As a heterosexual white man, society has never institutionally tried to shut me up. I understand that millions of people, because of identities out of their control, have been and will continue to be kicked to the curb and silenced by our world that prefers and judges people based on their given identities. This becomes an opportunity for the rest of us — the privileged rest of us, who are not societally and institutionally targeted for certain identities and circumstances beyond our control — to fight. Everyone, then, from those people who society has institutionally marginalized to those it has left untouched, has an opportunity to fight together.

Those who dismiss these concepts as too idealistic need only to examine the United States’ history to find a long-lasting, deeply impactful social movement whose core philosophy was one of mutual respect and love. In “The Power of Non-violence,” Martin Luther King Jr. describes a kind of “agape love,” one that is neither aesthetic nor reciprocated. Yet he believes agape love to be a catalyzing idea that all Americans must adopt: “And when you come to love on this level you begin to love men not because they are likeable … but because God loves them and here we love the person who does the evil deed while hating the deed the person does.”

Instead of giving up, we ought to fight, and within this activism lies the truest form of love: the belief that we are all divine, we all contain the potential for divinity. As Moore’s film argues, egalitarian generosity lies deeply within the fabric of American society.

I would characterize this rejection of idealism both as cowardly and selfish. If you believe this world is good enough, that our country is living up to its standards, then you are ignoring the realities of millions of your brothers and sisters, millions of your fellow Americans, who did just as little to arrive in their circumstances as you did to arrive in yours. Acknowledge your privilege as someone the world has, for no real reason at all, selected to spare, and then use your place in society to advocate for the basic liberties of the rest of our populus.

The optimism of Moore’s film comes from its belief that change, inherently, lies within us. It preaches a message of empowerment. This “ideal” vision should not be castigated, because it is a vision that includes a people who are ideal toward each other, a people who fight for each other.

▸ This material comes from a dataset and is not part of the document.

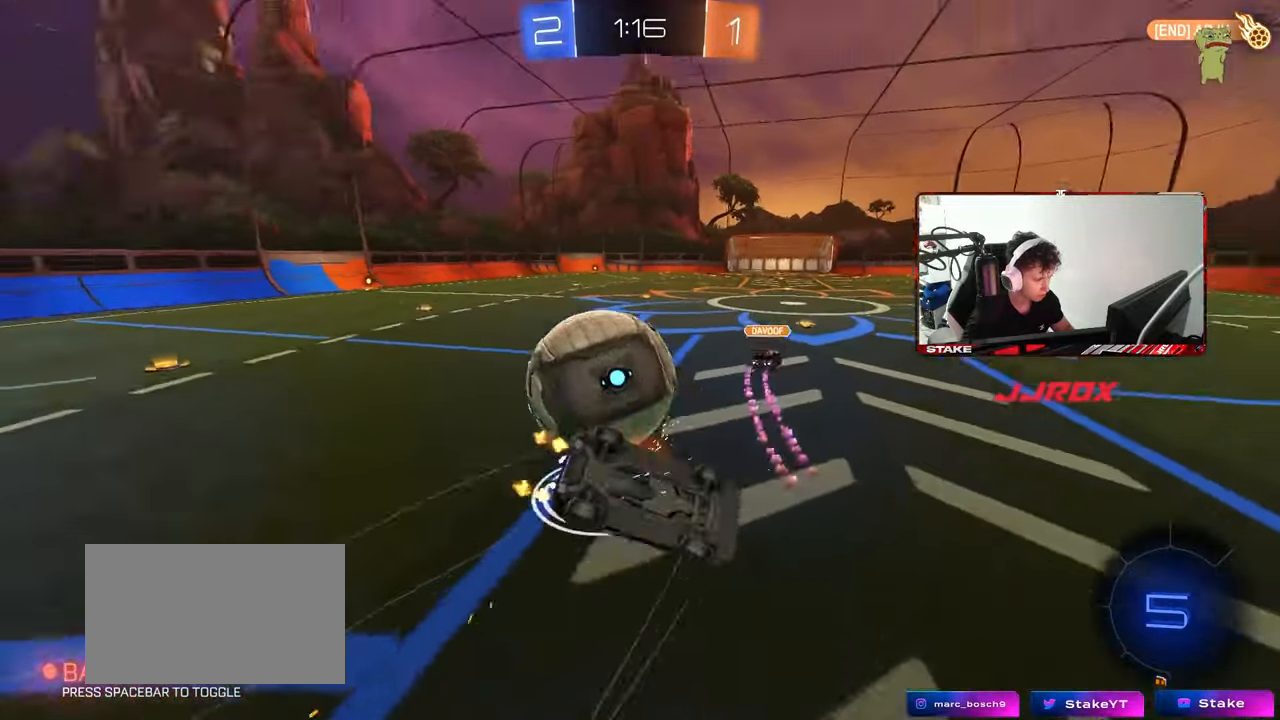
{"keys": ["a", "s", "shift"], "mouse": [], "mouse_move": "still", "events": [[183, "s", "up"], [317, "s", "down"], [367, "shift", "up"], [500, "shift", "down"]]}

And we are that people. To dismiss the ideal is to say that you are not capable of such generosity, of such strength. And I think that’s a tragedy. When did it become so outlandish to believe that you can be whatever you wish?

Moore’s film advocates for generosity on a national scale among citizens. We must collectively believe we are capable of this kind of intermingling. Otherwise, who are we? An acceptingly, admittedly cruel people? I reject that.